The Murders of Miss Jean Augsburg | Teen Ink

The Murders of Miss Jean Augsburg

April 7, 2010
By KICK3593 PLATINUM, Roslyn Heights, New York
KICK3593 PLATINUM, Roslyn Heights, New York
49 articles 0 photos 74 comments

In an unknown place, and in an unknown time, whilst for unknown moments of hatred, and whilst for unknown moments of abhorrence, without memory, and without momentum, in no restraint, and in no force, in the air, and around the matter, a candle is being lit for a woman named Jean Augsburg. I am not lighting this candle, and if I were I would only do so in the most intensified, disgustingly unrefined contemplation, and it would probably be too long a procedure for me. In that way, I, along with many other people, am not worthy to light the candle. The person who is lighting this candle is a Western and Japanese man of a great integrity that came from his upbringing; he is in some Japanese village on some Japanese island, where some Japanese ideal is being treated.
There are other candles, being lit by many dead persons. In whatever underworld exists, they are walking single file along the pathway that Jean Augsburg has condemned them to in her murders and the murders of which she has committed. Jean Augsburg is dying; she is dying of depression, and it will soon be over. All the thoughts that have been pierced or absorbed, processed by the single set of functions of her mind, repeated, and reemitted as emptiness, contributed to the poisonous, corrupting side effect that always exists somewhere in the human mind, always comes as a mold that roots itself into the soul of the outermost wall of conscience. Jean Augsburg has been murdered by these people, and she has murdered them; and they have murdered Jean Augsburg, a woman of forty-four, a woman of fifty-two, a woman of seventy-two, and finally a woman of ninety-three, an old woman who, late in life, renowned herself in prostitutes, both male and female; who, late in life, made a sorrowful impression upon the stairs of the useless building she lived in, climbed those steps driftingly and left them with the feeling of being stepped on but with the bereavement of directness; who, late in life, committed her last murders, of an unconscious woman and her newborn fetus child; and who, late in life, now feels the slightness of ascension, leaving us a useless building, a musty bed, a half-swept floor, a cupboard of meaningless, useless things, a clean but gritty window and windowsill and lime green sheer curtains, a few written pages on a newly bought mahogany desk, a white ceiling, the bare walls left to age, and a basement filled with unopened mail that is heartbreaking to know has never been read and is all the letters she would receive in her adult life.
And Miss Jean Augsburg “murdered” me.

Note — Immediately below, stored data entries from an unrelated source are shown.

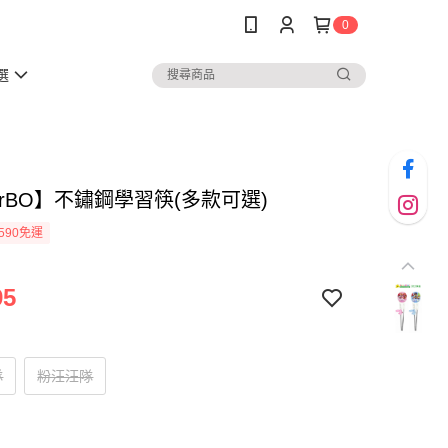
0
選
erBO】不鏽鋼學習筷(多款可選)
590免運
95
隊
粉汪汪隊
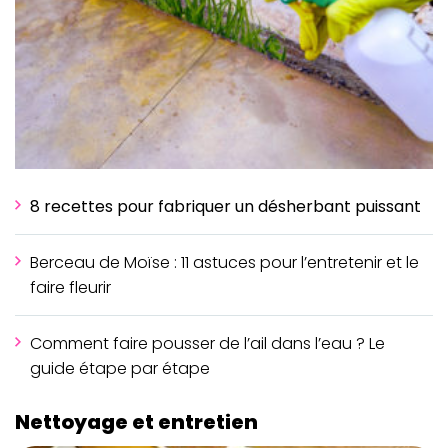
8 recettes pour fabriquer un désherbant puissant
Berceau de Moïse : 11 astuces pour l’entretenir et le
faire fleurir
Comment faire pousser de l’ail dans l’eau ? Le
guide étape par étape
Nettoyage et entretien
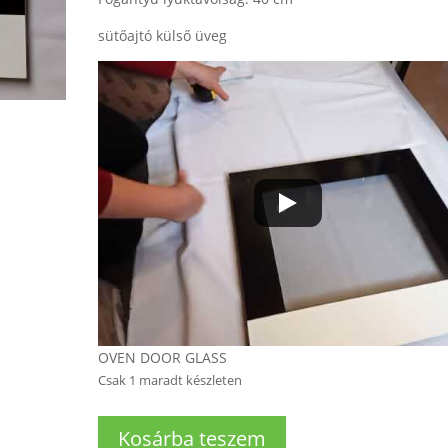
sütőajtó külső üveg
OVEN DOOR GLASS
Csak 1 maradt készleten
Sütőajtó
Kosárba teszem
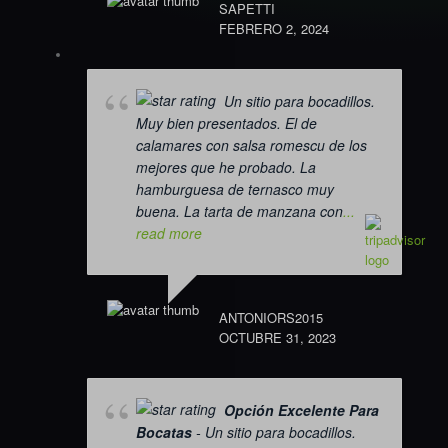
SAPETTI
FEBRERO 2, 2024
Un sitio para bocadillos.
Muy bien presentados. El de
calamares con salsa romescu de los
mejores que he probado. La
hamburguesa de ternasco muy
buena. La tarta de manzana con
...
read more
ANTONIORS2015
OCTUBRE 31, 2023
Opción Excelente Para
Bocatas
- Un sitio para bocadillos.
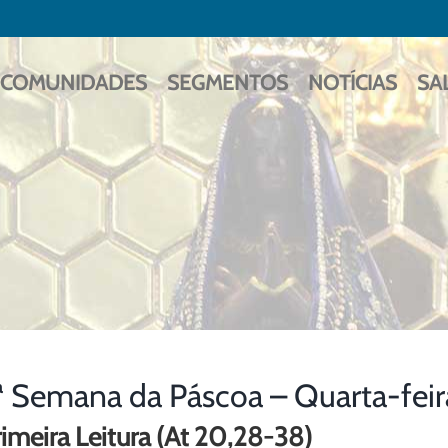
COMUNIDADES
SEGMENTOS
NOTÍCIAS
SA
ª Semana da Páscoa – Quarta-fei
imeira Leitura (At 20,28-38)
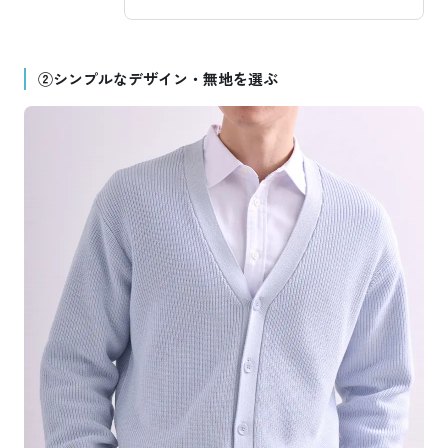
②シンプルなデザイン・無地を選ぶ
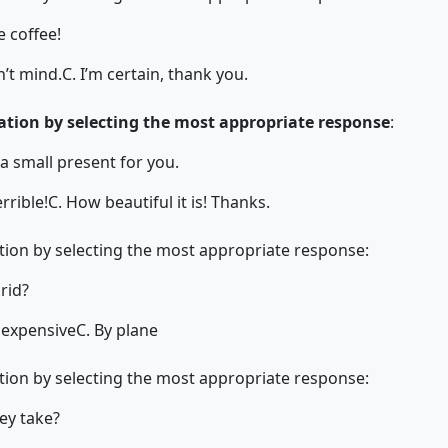
 coffee!
n’t mind.
C. I’m certain, thank you.
tion by selecting the most appropriate response
:
 a small present for you.
rrible!
C. How beautiful it is! Thanks.
ion by selecting the most appropriate response:
rid?
s expensive
C. By plane
ion by selecting the most appropriate response:
ey take?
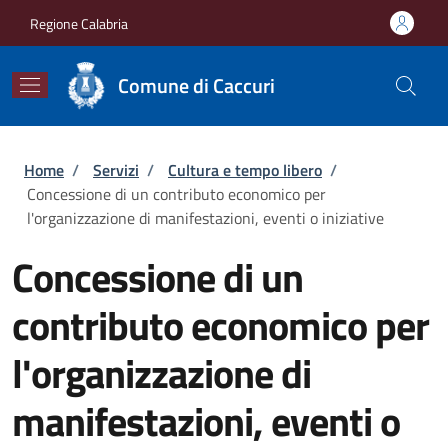
Salta al contenuto principale
Skip to footer content
Regione Calabria
Comune di Caccuri
Briciole di pane
Home
/
Servizi
/
Cultura e tempo libero
/
Concessione di un contributo economico per
l'organizzazione di manifestazioni, eventi o iniziative
Concessione di un
contributo economico per
l'organizzazione di
manifestazioni, eventi o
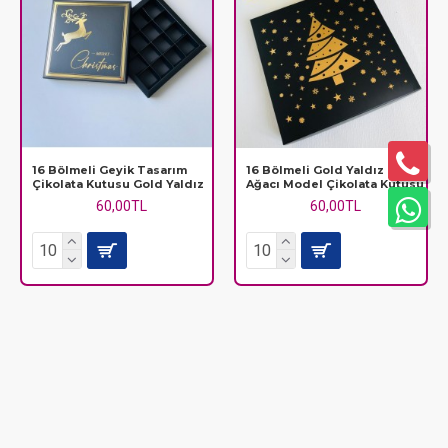
16 Bölmeli Geyik Tasarım
16 Bölmeli Gold Yaldız Çam
Çikolata Kutusu Gold Yaldız
Ağacı Model Çikolata Kutusu
60,00TL
60,00TL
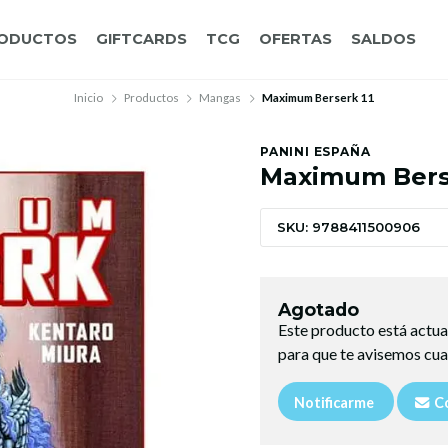
ODUCTOS
GIFTCARDS
TCG
OFERTAS
SALDOS
Inicio
Productos
Mangas
Maximum Berserk 11
PANINI ESPAÑA
Maximum Bers
SKU: 9788411500906
Agotado
Este producto está actua
para que te avisemos cua
Notificarme
Co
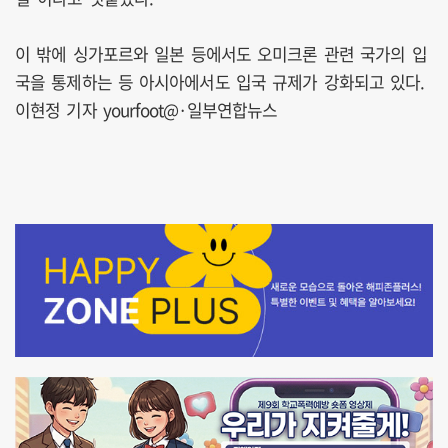
이 밖에 싱가포르와 일본 등에서도 오미크론 관련 국가의 입
국을 통제하는 등 아시아에서도 입국 규제가 강화되고 있다.
이현정 기자 yourfoot@·일부연합뉴스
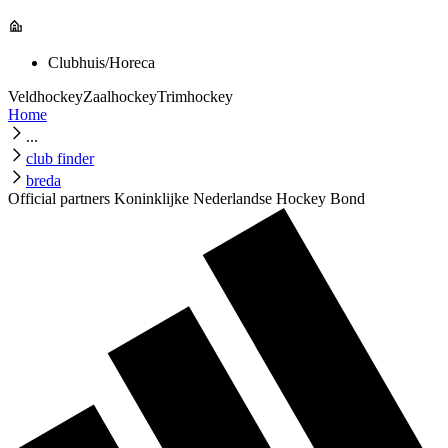
Clubhuis/Horeca
Veldhockey
Zaalhockey
Trimhockey
Home
...
club finder
breda
Official partners Koninklijke Nederlandse Hockey Bond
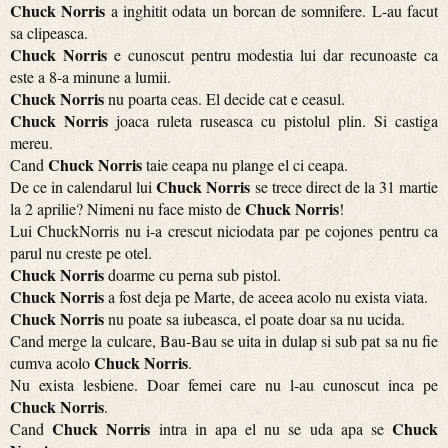
Chuck Norris
a inghitit odata un borcan de somnifere. L-au facut
sa clipeasca.
Chuck Norris
e cunoscut pentru modestia lui dar recunoaste ca
este a 8-a minune a lumii.
Chuck Norris
nu poarta ceas. El decide cat e ceasul.
Chuck Norris
joaca ruleta ruseasca cu pistolul plin. Si castiga
mereu.
Chuck Norris
Cand
taie ceapa nu plange el ci ceapa.
Chuck Norris
De ce in calendarul lui
se trece direct de la 31 martie
Chuck Norris
la 2 aprilie? Nimeni nu face misto de
!
Lui ChuckNorris nu i-a crescut niciodata par pe cojones pentru ca
parul nu creste pe otel.
Chuck Norris
doarme cu perna sub pistol.
Chuck Norris
a fost deja pe Marte, de aceea acolo nu exista viata.
Chuck Norris
nu poate sa iubeasca, el poate doar sa nu ucida.
Cand merge la culcare, Bau-Bau se uita in dulap si sub pat sa nu fie
Chuck Norris
cumva acolo
.
Nu exista lesbiene. Doar femei care nu l-au cunoscut inca pe
Chuck Norris
.
Chuck Norris
Chuck
Cand
intra in apa el nu se uda apa se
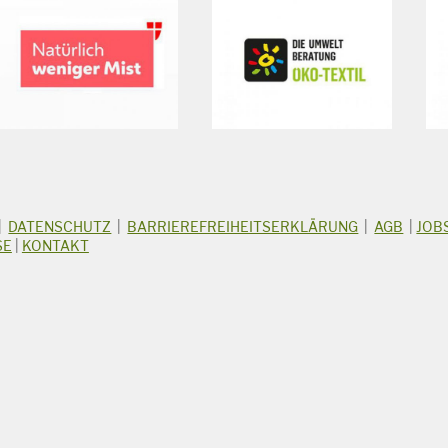
|
DATENSCHUTZ
|
BARRIEREFREIHEITSERKLÄRUNG
|
AGB
|
JOB
SE
|
KONTAKT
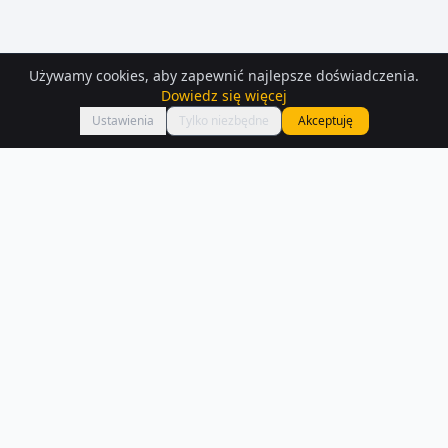
Używamy cookies, aby zapewnić najlepsze doświadczenia.
Dowiedz się więcej
Mapa
Ustawienia
Tylko niezbędne
Akceptuję
Mieszkania
na sprzedaż
– Wola
Na Houser.pl czeka na Ciebie 380 ofert mieszkań na sprzedaż w Wola.
Każde ogłoszenie zawiera szczegóły, zdjęcia i lokalizację na mapie.
Czytaj więcej o rynku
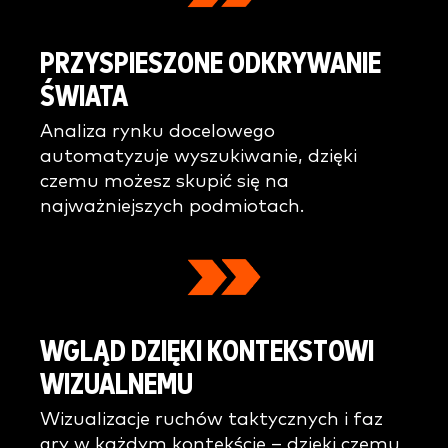
PRZYSPIESZONE ODKRYWANIE
ŚWIATA
Analiza rynku docelowego
automatyzuje wyszukiwanie, dzięki
czemu możesz skupić się na
najważniejszych podmiotach.
WGLĄD DZIĘKI KONTEKSTOWI
WIZUALNEMU
Wizualizacje ruchów taktycznych i faz
gry w każdym kontekście – dzięki czemu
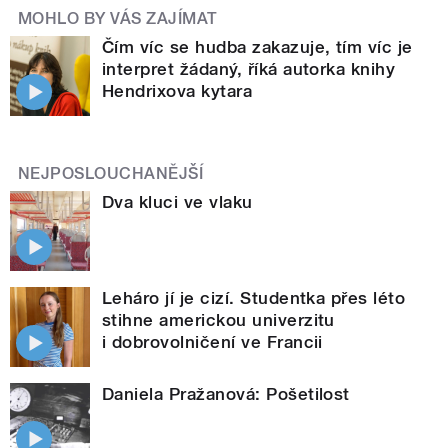
MOHLO BY VÁS ZAJÍMAT
Čím víc se hudba zakazuje, tím víc je
interpret žádaný, říká autorka knihy
Hendrixova kytara
NEJPOSLOUCHANĚJŠÍ
Dva kluci ve vlaku
Leháro jí je cizí. Studentka přes léto
stihne americkou univerzitu
i dobrovolničení ve Francii
Daniela Pražanová: Pošetilost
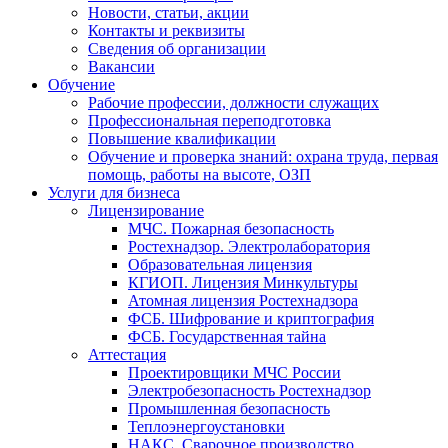
Новости, статьи, акции
Контакты и реквизиты
Сведения об организации
Вакансии
Обучение
Рабочие профессии, должности служащих
Профессиональная переподготовка
Повышение квалификации
Обучение и проверка знаний: охрана труда, первая
помощь, работы на высоте, ОЗП
Услуги для бизнеса
Лицензирование
МЧС. Пожарная безопасность
Ростехнадзор. Электролаборатория
Образовательная лицензия
КГИОП. Лицензия Минкультуры
Атомная лицензия Ростехнадзора
ФСБ. Шифрование и криптография
ФСБ. Государственная тайна
Аттестация
Проектировщики МЧС России
Электробезопасность Ростехнадзор
Промышленная безопасность
Теплоэнергоустановки
НАКС. Сварочное производство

She almost did really murder me, but I stopped her, and she comes to me for thousands of times of images as nine different, vague ghosts. And since I murdered her, I murdered her again. You would think I write this as an apology, as my way of saying ignosce mihi to Jean Augsburg, as a gratification. But it is not that. Nothing pleases her, never again; only the old prostitutes are those around her able to reminisce with their slovenliness, while the teenaged are ecstatic from experimentation.
The pity begins with awkwardness, as all pity begins…


The author's comments:
This is the beginning of a novel I have been thinking about for so long. It is meant to be somewhat satirical, with all the naivity that makes up the passage, but it almost suggests picaresque, in a way, that it is like realistic fiction, almost like Twain, but without the wit.